- Problem to solve: Scan the records for the string "house" and copy every line that holds it.

- Data under study:

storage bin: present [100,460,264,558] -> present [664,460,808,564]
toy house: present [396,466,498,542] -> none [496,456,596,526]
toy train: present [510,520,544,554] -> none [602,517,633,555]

==

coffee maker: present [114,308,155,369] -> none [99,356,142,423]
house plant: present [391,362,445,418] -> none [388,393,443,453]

---

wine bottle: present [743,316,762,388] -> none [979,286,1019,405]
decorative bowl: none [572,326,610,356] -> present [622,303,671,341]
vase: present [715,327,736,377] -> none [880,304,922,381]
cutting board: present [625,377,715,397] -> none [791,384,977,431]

- Result:
toy house: present [396,466,498,542] -> none [496,456,596,526]
house plant: present [391,362,445,418] -> none [388,393,443,453]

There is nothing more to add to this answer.